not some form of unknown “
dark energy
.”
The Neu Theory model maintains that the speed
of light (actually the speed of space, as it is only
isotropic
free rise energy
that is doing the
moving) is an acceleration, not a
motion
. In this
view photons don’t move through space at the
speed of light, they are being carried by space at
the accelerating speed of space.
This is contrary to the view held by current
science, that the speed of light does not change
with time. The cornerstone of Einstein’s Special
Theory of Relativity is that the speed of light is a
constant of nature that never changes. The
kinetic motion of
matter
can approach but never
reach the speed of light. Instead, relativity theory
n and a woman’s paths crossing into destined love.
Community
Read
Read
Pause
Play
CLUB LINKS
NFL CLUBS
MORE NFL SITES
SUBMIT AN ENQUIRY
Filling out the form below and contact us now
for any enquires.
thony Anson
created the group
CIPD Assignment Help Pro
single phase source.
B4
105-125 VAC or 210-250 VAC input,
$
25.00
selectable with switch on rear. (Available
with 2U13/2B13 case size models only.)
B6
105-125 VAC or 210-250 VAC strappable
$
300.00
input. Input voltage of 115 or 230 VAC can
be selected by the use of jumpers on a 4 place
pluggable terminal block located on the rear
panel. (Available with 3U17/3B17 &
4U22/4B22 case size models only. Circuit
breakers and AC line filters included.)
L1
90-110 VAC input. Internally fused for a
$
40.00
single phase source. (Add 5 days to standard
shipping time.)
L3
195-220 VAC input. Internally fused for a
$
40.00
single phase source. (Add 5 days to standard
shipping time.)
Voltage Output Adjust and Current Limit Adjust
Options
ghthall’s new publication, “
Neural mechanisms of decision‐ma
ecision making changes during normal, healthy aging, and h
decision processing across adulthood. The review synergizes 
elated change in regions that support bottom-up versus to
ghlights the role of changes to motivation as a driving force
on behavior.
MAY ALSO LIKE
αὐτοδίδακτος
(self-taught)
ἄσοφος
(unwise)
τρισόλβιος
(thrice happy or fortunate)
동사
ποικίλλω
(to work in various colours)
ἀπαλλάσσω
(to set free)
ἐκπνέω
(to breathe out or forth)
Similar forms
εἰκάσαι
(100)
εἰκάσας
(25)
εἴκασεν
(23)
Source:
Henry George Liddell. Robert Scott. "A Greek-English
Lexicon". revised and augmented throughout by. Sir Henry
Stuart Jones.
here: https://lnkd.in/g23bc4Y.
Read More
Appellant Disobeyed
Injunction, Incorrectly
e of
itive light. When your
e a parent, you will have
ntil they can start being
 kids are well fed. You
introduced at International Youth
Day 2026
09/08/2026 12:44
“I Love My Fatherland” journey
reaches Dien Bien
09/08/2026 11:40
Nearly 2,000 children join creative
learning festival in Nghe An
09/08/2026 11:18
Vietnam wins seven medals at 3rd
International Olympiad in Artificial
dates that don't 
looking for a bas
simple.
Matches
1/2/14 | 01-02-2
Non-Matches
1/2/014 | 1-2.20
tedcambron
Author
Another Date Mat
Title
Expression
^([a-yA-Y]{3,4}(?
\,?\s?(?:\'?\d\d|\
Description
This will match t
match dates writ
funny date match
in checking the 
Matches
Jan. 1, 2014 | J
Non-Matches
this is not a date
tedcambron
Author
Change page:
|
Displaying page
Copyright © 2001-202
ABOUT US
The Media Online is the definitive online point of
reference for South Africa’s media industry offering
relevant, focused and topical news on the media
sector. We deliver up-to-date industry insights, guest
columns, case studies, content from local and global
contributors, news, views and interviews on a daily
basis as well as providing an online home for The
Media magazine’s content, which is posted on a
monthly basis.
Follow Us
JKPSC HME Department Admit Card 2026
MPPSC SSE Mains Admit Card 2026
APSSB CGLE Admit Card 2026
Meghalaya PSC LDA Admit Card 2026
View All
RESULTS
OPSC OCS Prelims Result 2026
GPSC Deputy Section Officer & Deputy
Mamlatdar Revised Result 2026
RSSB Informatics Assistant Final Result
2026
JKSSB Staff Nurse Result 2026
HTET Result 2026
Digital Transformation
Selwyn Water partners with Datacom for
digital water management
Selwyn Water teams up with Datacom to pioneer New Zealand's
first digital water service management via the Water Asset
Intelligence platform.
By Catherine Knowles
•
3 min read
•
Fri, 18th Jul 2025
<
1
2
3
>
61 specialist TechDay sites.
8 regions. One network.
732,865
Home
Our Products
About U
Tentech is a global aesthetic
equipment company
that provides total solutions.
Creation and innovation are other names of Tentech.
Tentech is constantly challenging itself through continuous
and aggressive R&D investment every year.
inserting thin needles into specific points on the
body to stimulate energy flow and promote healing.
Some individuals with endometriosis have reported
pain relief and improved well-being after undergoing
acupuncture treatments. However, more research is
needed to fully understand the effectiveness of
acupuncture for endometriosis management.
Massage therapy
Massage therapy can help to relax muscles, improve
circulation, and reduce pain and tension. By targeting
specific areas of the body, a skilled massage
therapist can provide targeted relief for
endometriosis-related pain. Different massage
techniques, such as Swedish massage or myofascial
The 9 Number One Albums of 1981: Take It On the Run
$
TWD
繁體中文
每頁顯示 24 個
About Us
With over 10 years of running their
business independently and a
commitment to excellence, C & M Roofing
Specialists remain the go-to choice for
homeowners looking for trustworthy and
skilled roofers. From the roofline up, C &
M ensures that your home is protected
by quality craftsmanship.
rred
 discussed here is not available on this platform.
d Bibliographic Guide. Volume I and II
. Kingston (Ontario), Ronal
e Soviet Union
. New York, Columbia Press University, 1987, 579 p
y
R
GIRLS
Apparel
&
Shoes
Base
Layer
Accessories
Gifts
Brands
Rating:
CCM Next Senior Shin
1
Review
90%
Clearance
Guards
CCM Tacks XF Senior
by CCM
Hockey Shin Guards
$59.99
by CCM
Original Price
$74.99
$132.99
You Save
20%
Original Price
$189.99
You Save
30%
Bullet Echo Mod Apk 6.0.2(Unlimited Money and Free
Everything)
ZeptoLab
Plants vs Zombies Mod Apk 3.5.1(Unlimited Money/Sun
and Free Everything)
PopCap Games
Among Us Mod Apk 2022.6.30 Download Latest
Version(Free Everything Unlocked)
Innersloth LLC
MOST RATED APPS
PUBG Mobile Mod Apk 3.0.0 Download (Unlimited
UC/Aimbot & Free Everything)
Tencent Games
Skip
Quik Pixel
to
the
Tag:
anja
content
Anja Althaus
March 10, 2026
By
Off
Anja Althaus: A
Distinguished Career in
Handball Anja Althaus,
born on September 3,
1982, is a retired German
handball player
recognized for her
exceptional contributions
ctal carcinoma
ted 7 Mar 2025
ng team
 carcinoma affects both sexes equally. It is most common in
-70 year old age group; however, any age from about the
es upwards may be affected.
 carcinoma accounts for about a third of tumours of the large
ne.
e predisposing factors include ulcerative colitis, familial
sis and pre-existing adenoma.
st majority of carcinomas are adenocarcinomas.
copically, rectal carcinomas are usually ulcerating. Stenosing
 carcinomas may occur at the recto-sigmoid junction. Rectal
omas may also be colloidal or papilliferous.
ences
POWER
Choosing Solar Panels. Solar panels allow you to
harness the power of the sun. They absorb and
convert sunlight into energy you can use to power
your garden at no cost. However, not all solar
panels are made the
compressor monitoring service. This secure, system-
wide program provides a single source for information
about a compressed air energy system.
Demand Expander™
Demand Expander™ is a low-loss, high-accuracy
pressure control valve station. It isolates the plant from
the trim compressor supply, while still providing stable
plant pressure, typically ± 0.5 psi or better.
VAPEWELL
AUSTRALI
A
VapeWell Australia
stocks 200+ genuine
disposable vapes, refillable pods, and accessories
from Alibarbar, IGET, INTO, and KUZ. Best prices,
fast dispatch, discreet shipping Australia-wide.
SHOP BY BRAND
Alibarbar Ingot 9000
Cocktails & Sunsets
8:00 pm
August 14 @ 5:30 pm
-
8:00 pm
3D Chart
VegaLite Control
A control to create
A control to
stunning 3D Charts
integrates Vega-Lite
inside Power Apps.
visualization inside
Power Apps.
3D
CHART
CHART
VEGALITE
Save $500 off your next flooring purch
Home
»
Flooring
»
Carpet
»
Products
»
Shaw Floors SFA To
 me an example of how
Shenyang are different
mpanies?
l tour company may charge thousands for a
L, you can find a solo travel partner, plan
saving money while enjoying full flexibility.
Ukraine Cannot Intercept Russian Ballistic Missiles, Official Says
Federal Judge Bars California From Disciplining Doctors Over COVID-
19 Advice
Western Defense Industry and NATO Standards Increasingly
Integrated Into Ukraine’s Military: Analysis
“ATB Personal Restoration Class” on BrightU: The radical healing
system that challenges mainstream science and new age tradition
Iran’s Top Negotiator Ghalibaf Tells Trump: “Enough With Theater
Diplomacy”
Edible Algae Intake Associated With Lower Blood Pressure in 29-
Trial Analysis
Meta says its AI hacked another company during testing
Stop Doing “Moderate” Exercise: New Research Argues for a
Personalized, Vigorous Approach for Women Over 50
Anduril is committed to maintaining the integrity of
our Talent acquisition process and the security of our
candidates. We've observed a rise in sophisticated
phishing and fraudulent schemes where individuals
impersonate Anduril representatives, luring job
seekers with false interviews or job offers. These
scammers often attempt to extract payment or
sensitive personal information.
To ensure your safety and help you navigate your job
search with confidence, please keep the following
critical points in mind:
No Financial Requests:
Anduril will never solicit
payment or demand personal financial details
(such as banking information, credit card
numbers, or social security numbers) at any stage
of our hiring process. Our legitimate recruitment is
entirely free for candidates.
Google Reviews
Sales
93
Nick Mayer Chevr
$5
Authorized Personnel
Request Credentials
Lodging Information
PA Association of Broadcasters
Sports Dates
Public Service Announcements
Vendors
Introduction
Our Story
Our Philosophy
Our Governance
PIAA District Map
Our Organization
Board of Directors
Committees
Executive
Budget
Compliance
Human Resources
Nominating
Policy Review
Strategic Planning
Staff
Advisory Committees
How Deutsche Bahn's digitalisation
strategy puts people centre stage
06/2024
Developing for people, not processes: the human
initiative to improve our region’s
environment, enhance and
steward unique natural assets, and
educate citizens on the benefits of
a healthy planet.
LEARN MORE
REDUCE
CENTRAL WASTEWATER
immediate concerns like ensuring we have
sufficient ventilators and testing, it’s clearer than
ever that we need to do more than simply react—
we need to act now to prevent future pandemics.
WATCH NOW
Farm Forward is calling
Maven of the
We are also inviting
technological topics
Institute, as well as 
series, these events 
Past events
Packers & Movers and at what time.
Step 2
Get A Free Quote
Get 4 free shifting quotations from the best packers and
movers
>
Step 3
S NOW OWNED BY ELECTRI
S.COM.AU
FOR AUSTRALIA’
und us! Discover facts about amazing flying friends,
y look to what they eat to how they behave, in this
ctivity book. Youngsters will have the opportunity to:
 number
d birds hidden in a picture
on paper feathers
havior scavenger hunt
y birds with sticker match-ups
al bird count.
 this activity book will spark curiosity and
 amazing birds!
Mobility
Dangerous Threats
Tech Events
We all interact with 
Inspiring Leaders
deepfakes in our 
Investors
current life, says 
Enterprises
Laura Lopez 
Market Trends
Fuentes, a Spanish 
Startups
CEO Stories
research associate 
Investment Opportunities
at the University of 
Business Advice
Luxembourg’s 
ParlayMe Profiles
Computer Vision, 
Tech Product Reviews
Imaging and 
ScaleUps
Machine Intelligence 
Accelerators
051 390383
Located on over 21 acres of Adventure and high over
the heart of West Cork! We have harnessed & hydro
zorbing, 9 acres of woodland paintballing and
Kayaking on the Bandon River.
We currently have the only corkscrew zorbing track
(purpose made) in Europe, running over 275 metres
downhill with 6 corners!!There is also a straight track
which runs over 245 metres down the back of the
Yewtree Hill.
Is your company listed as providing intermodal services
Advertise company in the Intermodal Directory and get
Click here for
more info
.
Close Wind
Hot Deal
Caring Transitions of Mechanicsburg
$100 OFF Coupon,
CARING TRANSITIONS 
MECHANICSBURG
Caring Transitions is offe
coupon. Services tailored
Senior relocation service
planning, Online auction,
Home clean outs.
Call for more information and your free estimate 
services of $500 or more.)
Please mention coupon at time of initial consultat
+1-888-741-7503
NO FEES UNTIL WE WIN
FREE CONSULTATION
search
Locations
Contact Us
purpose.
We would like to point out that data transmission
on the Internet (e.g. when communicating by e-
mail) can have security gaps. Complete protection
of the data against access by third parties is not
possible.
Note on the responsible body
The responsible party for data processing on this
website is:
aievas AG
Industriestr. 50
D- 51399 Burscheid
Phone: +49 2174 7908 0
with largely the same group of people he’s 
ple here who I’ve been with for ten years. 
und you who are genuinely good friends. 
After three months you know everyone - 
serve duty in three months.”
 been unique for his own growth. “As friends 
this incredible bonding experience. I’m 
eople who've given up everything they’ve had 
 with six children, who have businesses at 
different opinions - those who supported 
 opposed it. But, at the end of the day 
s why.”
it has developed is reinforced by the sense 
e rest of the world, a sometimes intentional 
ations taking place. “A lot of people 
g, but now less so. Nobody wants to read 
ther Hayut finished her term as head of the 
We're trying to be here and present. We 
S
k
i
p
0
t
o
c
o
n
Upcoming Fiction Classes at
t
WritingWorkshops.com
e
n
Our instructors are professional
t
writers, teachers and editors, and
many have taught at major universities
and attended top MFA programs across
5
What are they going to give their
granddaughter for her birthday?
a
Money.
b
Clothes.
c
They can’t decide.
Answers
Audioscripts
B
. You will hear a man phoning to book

-=-=-

[Görevin amacı] Verilerin başından "view photons don’t move through space at the" ifadesini içeren satıra kadar uzanan bölümü, iki ucu da dahil olmak üzere, yeniden yazın. Bu bölümde "acceleration" yerine "increase" kullanın ve geri kalan her şeyi aynen koruyun.

[Yanıt alanı]
not some form of unknown “
dark energy
.”
The Neu Theory model maintains that the speed
of light (actually the speed of space, as it is only
isotropic
free rise energy
that is doing the
moving) is an increase, not a
motion
. In this
view photons don’t move through space at the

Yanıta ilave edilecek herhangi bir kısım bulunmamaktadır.